There are targets that are independent of that, e.g., wasm32-unknown-unknown.

I guess that I'm asking the wrong question-- the point I'm making is that, although there are targets without libstd, there isn't any notion in Rust of compiled code that's independent from its operating environment. Sure, you can specify the environment to be "none" and the resulting bytecode will be environment-agnostic, but there's never the opportunity to link code between different "targets" regardless of whether they share the same architecture. So, yes, while there are targets that ship without libstd, these targets can still have a "different" libcore than the ones that do, regardless of whether the actual contents of these are the same.

I honestly don't see this changing.

Sure, I agree that using libcore shouldn't require linking against libc. But, on targets that want to link with libc, I don't think it's bad that libcore has code to help with that, because the libcore they're using will always match the environment they're in.

The only way that would change if we offered, say, one compiled version of libcore for all of x86_64. Then, the code for interfacing with libc for x86_64-unknown-linux-gnu and x86_64-pc-windows-msvc, for example, could be incorrect. But, with the way that Rust bundles targets right now, this isn't the case.

Sure, you can specify the environment to be "none" and the resulting bytecode will be environment-agnostic, but there's never the opportunity to link code between different "targets" regardless of whether they share the same architecture.

I'm not sure I follow. You can build a static lib of a none target, and link it with a static lib of a non-none target.

But, on targets that want to link with libc, I don't think it's bad that libcore has code to help with that,

If you have a program that needs to link against libc, you can just link the libc crate.

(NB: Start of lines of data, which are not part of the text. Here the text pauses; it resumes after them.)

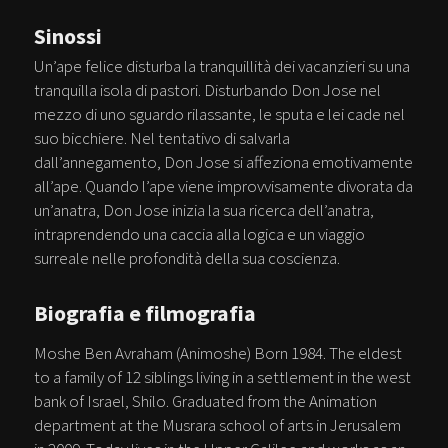
Sinossi
Un’ape felice disturba la tranquillità dei vacanzieri su una
tranquilla isola di pastori. Disturbando Don Jose nel
mezzo di uno sguardo rilassante, le sputa e lei cade nel
suo bicchiere. Nel tentativo di salvarla
dall’annegamento, Don Jose si affeziona emotivamente
all’ape. Quando l’ape viene improvvisamente divorata da
un’anatra, Don Jose inizia la sua ricerca dell’anatra,
intraprendendo una caccia alla logica e un viaggio
surreale nelle profondità della sua coscienza.
Biografia e filmografia
Moshe Ben Avraham (Animoshe) Born 1984. The eldest
to a family of 12 siblings living in a settlement in the west
bank of Israel, Shilo. Graduated from the Animation
department at the Musrara school of arts in Jerusalem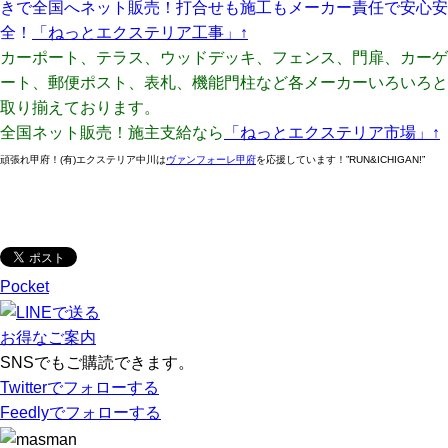
きで全国へネット販売！打合せも施工もメーカー責任で安心安
全！
「ねっとエクステリア工事」
↑
カーポート、テラス、ウッドデッキ、フェンス、門扉、カーゲ
ート、郵便ポスト、表札、機能門柱など各メーカーいろいろと
取り揃えております。
全国ネット販売！施主支給なら
「ねっとエクステリア市場」
↑
頑張れ甲府！(有)エクステリア中川は
ヴァンフォーレ甲府
を応援しています！”RUN&ICHIGAN!”
Pocket
お得なご案内
SNSでもご購読できます。
Twitter
でフォローする
Feedly
でフォローする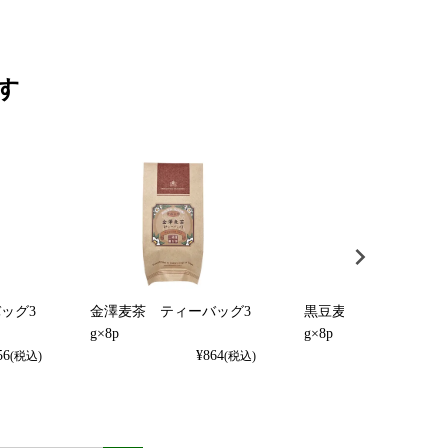
す
ッグ3
金澤麦茶 ティーバッグ3
黒豆麦茶 ティーバッ
g×8p
g×8p
56
¥
864
¥
756
(税込)
(税込)
(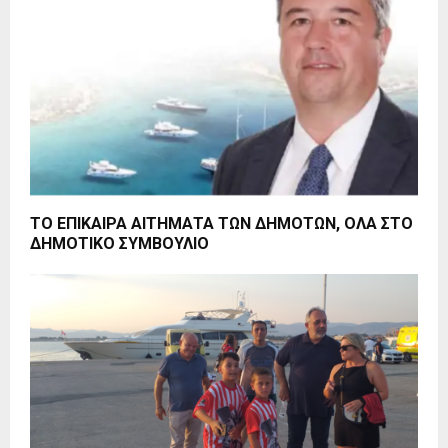
ΤΟ ΕΠΙΚAIΡΑ ΑΙΤΗΜΑΤΑ ΤΩΝ ΔΗΜΟΤΩΝ, ΟΛΑ ΣΤΟ
ΔΗΜΟΤΙΚΟ ΣΥΜΒΟΥΛΙΟ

I feel like moving c_void to libcore was, in hindsight, a bad idea. The libc crate lives between libcore and currently liballoc. We have dozens of workarounds to support binaries that link it twice, once via liballoc, and once from crates.io, for very little value.

The reason c_void was moved into libcore was because libstd::c_void uses the liballoc's libc, and this type is different, but otherwise identical, to the libc::c_void type from crates.io. There are other types like this, e.g., thread handles, and one could make the same argument that the right thing for these would be to live in libcore.

It is probably too late to fix this for c_void, but I think the better fix would be to allow people to use the bundled libc without having to enable a nightly feature. This libc would provide c_void, c_int, CStr, etc. So you could build a #[no_std] binary without liballoc, that uses CStr by just writing use libc::CStr.